根据阅读文本最后对retention_7差异的比较,哪个组的留存更高?

─── 阅读文本 ───

AB test 检验significance,使用bootstrap
bootstrap是通过随机排序,“模拟”出一个“总体”。但也要求随机排序的次数要比就大(例如10000次),操作起来较为麻烦
且t-test只适用于 平均数,如果你想求population的median,或者其他统计量,中心极限定理也不能用。由于以上两个问题,我们想到了bootstrapping方法。总体 100 个人,求median。假设样本有5个: 12 34 45 78 99,求median,45现在进行有放回抽样: 12 → 把12放回去→99 → 把99放回去→45 → 把45放回去→12 → 把12放回去→34 → 把34放回去第一个bootstrap sample已经出来了:12 99 45 12 34, 求median, 34这样操作10000遍。median会形成一个distribution。
#Creating an list with bootstrapped means for each AB-group
boot_1d = []
for i in range(500):
boot_mean = df.sample(frac=1,replace=True).groupby('version')['retention_1'].mean()
boot_1d.append(boot_mean)
#Transforming the list to a DataFrame
boot_1d = pd.DataFrame(boot_1d)
#A Kernel Density Estimate plot of the bootstrap distributions
#... YOUR CODE FOR TASK 6 ...
boot_1d.plot.kde()
# Creating a list with bootstrapped means for each AB-group
boot_7d = []
for i in range(500):
boot_mean = df.sample(frac=1,replace=True).groupby('version')['retention_7'].mean()
boot_7d.append(boot_mean)
# Transforming the list to a DataFrame
boot_7d = pd.DataFrame(boot_7d)
# Adding a column with the % difference between the two AB-groups
boot_7d['diff'] = ((boot_7d['gate_30'] - boot_7d['gate_40'])/boot_7d['gate_40'])*100
# Ploting the bootstrap % difference
ax = boot_7d['diff'].plot(figsize=(16,8),kind='kde')
ax.set_xlabel("% difference in means")
# Calculating the probability that 7-day retention is greater when the gate is at level 30
prob = (boot_7d['diff']> 0).sum()/len(boot_7d)
# Pretty printing the probability
# ... YOUR CODE FOR TASK 10 ...
'{percent:.2%}'.format(percent=prob)
最后通过retention_7的difference比较,gate_30比gate_40 retention高
为了解释这个phenomenon
In short, hedonic adaptation is the tendency for people to get less and less enjoyment out of a fun activity over time if that activity is undertaken continuously.

─── 给定数据行 ───

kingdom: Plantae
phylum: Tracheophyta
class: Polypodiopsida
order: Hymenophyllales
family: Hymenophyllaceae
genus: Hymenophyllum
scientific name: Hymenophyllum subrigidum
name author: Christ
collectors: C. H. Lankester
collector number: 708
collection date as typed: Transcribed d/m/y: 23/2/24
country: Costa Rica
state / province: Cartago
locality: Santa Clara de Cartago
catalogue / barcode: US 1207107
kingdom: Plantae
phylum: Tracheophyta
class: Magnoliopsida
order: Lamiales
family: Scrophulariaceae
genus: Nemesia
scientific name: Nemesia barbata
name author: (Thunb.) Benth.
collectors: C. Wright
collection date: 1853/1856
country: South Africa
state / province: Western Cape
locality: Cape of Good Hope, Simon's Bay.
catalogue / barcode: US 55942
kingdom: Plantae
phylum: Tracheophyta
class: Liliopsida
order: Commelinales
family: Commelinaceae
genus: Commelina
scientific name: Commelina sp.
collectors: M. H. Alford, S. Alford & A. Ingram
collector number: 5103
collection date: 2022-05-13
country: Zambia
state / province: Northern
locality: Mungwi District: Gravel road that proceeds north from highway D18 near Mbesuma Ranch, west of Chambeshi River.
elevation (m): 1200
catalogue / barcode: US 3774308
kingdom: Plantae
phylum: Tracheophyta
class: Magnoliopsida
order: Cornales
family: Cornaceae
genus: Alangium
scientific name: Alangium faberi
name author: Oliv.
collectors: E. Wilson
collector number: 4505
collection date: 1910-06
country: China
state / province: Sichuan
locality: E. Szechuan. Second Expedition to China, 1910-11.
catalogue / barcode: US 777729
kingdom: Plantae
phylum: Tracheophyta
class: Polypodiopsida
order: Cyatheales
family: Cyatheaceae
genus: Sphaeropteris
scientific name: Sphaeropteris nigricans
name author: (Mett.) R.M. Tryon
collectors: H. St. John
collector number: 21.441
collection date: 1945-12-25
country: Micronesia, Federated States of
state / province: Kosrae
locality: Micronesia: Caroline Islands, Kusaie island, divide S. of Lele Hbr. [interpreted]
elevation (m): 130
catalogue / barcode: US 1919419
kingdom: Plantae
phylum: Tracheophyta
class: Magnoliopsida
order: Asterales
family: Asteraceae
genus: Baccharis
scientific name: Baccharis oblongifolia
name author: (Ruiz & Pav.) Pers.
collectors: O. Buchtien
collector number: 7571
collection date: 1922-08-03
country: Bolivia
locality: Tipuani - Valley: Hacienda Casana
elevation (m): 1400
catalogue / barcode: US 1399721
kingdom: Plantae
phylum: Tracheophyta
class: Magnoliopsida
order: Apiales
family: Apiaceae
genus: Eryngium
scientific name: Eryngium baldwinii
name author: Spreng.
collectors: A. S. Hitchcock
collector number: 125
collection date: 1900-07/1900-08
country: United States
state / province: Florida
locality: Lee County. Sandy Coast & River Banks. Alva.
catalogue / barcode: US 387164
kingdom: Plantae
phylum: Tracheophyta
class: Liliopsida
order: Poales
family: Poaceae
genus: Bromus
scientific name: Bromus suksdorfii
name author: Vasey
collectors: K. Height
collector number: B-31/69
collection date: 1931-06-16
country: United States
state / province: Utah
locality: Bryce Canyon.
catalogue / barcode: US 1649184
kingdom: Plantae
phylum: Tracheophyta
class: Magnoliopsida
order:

───

*参考答案*. gate_30的retention比gate_40高。